To read Pipers passionate appeal for the necessity of the centrality and glory of God in our daily lives, is likely to feel convicted and enlightened. We should not be evangelizing only because we read the command of the Lord in his Word to do so, we should be spreading the good news because we can’t help ourselves. We have had such a revelation of the glory of God that our very being shouts out “oh magnify the Lord with me” and “taste and see that the Lord is good”! It is this sort of appeal to the lost that causes them to want to know the God that could bring such joy in the midst of any and every situation.

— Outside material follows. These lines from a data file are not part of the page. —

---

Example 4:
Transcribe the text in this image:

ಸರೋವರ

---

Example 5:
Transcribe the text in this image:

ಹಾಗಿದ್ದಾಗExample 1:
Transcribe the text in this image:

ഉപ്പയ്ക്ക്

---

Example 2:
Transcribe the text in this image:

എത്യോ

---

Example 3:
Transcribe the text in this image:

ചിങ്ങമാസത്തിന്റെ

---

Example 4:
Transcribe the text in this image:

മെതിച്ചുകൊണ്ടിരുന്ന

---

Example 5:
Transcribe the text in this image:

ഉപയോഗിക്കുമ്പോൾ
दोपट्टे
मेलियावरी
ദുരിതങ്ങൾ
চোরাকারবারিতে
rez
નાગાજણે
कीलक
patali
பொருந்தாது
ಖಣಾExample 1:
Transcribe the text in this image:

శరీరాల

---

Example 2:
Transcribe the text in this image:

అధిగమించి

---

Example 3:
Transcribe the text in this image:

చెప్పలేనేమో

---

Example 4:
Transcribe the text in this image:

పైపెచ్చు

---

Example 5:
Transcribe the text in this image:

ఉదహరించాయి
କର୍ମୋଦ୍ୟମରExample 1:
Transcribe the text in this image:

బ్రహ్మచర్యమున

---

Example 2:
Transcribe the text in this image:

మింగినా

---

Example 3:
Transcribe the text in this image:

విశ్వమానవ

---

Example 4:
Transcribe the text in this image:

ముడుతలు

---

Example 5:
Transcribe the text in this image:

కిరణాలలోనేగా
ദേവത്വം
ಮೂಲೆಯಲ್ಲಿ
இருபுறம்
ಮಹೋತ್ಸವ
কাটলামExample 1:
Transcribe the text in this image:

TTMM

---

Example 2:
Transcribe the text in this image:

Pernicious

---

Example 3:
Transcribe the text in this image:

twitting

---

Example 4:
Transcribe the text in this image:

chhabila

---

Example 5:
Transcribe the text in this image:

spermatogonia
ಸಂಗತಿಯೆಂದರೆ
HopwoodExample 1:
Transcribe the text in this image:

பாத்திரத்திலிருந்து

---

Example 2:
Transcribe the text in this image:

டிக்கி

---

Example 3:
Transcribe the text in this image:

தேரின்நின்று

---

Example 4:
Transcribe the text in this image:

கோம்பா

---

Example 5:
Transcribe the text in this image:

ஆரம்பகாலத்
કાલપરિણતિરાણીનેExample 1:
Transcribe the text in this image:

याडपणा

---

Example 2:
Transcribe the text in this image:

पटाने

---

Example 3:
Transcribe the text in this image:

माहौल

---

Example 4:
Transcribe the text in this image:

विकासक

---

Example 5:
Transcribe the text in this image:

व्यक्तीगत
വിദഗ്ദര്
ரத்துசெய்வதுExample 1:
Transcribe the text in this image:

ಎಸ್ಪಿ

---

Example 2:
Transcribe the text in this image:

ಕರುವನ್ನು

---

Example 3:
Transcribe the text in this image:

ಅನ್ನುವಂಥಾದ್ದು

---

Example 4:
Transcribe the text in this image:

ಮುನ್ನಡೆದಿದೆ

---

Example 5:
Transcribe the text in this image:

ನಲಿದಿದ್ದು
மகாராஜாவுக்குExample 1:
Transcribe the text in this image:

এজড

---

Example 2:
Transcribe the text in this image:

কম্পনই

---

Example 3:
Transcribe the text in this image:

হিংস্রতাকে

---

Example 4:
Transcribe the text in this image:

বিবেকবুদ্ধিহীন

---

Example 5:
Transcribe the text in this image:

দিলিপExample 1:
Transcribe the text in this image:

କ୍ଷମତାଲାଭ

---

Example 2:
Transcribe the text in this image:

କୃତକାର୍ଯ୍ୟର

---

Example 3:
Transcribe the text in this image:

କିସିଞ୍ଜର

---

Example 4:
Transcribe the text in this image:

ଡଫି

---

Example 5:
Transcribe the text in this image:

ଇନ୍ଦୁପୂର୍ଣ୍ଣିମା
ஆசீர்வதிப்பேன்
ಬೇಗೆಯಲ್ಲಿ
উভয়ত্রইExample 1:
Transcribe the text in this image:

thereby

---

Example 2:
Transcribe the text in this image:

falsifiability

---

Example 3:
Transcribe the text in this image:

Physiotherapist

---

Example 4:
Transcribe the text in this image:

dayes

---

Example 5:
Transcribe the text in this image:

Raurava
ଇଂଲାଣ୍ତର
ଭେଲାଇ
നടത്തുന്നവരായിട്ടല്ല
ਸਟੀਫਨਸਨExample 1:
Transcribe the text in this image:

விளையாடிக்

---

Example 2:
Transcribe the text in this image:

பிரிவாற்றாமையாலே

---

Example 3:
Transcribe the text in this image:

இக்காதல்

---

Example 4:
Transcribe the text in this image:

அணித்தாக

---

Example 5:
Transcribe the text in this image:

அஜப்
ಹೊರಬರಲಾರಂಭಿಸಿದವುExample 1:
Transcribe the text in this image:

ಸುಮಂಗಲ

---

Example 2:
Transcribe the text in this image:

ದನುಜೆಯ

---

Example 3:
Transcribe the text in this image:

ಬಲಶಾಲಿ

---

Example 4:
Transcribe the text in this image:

Piper explains further that “worship isn’t the fuel of missions. Passion for God in worship precedes the offer of God in preaching. You can’t commend what you don’t cherish. Missionaries will never call out “let the nations be glad!” who cannot say from the heart, “I rejoice in the Lord…I will be glad and exult in thee, I will sing praise to thy name, O Most High” (Psalm 104:34; 9:2) Missions begins and ends in worship.” (page 11) Missions isn’t fueled by worship, missions is worship; “the goal of missions is the gladness of the peoples in the greatness of God.”
Missions is for God's glory, and “the ultimate foundation for our passion to see God glorified is his own passion to be glorified.” (page 15) “God’s passion for God is unmistakable” (21) It is idolatry for us to glory in anything or anyone other than the Lord, for there is none greater than He is. In the same way, “God is righteous. This means that he recognizes, welcomes, loves and upholds with infinite jealousy and energy what is infinitely valuable, namely, the worth of God.” (16)

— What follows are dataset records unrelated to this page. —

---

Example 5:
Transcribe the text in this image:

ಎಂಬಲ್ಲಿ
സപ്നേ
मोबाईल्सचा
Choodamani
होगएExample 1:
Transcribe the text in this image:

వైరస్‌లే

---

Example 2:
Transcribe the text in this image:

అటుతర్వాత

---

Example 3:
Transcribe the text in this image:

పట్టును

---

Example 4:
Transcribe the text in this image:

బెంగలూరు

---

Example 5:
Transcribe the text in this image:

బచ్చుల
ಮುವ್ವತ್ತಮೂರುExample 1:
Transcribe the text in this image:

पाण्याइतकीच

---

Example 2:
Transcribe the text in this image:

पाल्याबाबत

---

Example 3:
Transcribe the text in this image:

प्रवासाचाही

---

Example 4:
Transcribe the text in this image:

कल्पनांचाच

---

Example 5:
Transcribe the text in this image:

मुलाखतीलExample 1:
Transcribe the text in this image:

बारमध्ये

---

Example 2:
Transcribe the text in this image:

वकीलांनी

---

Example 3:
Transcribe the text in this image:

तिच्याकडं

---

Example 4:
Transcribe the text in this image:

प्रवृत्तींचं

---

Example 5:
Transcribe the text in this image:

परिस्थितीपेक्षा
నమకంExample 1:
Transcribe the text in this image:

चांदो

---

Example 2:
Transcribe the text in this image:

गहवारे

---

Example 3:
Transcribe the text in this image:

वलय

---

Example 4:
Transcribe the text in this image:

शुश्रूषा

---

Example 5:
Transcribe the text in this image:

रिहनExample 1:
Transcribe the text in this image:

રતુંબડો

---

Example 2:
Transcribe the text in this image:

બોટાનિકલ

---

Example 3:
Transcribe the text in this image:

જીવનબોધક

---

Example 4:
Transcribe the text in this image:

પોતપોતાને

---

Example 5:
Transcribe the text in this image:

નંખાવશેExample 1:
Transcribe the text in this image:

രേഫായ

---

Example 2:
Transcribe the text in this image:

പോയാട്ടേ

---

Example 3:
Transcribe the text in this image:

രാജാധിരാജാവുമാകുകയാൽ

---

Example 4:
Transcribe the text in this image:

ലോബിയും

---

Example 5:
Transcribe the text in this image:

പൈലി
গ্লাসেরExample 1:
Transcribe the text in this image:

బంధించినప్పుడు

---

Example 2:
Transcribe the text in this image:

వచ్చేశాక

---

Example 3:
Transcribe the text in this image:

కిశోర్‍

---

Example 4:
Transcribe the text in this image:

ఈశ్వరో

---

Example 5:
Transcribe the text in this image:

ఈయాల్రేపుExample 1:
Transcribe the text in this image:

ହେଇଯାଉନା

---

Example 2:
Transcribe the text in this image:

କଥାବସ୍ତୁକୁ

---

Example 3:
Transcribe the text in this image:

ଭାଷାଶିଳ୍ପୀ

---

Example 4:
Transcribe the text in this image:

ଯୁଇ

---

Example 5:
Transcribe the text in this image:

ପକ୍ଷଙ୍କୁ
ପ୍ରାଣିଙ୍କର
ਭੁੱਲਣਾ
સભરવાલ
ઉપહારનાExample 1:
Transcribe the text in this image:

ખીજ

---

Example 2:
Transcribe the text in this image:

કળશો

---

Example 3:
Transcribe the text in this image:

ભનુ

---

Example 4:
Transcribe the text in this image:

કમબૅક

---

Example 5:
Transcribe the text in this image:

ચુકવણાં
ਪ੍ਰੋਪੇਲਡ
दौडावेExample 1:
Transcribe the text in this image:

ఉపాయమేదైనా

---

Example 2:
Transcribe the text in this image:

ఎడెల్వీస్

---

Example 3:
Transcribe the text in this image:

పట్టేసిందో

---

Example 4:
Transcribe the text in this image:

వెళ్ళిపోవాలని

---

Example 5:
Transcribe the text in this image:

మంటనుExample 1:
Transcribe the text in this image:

“The most crucial issue in missions is the centrality of God in the life of the church. Where people are not stunned by the greatness of God, how can they be sent with the ringing message, 'Great is the Lord and greatly to be praised; he is to be feared above all Gods!' Missions is not first and ultimate: God is.” (14) This book is not only for those who feel called to the foreign mission fields, or for those who are already there. This book is for the believer. This book is for the one who desires to know the Lord better and desires that their life be a living, breathing example to others of the joy of the Lord.
“The power of the missionary enterprise is to be caught up into God’s fuel and God’s goal. And that means being caught up in worship.”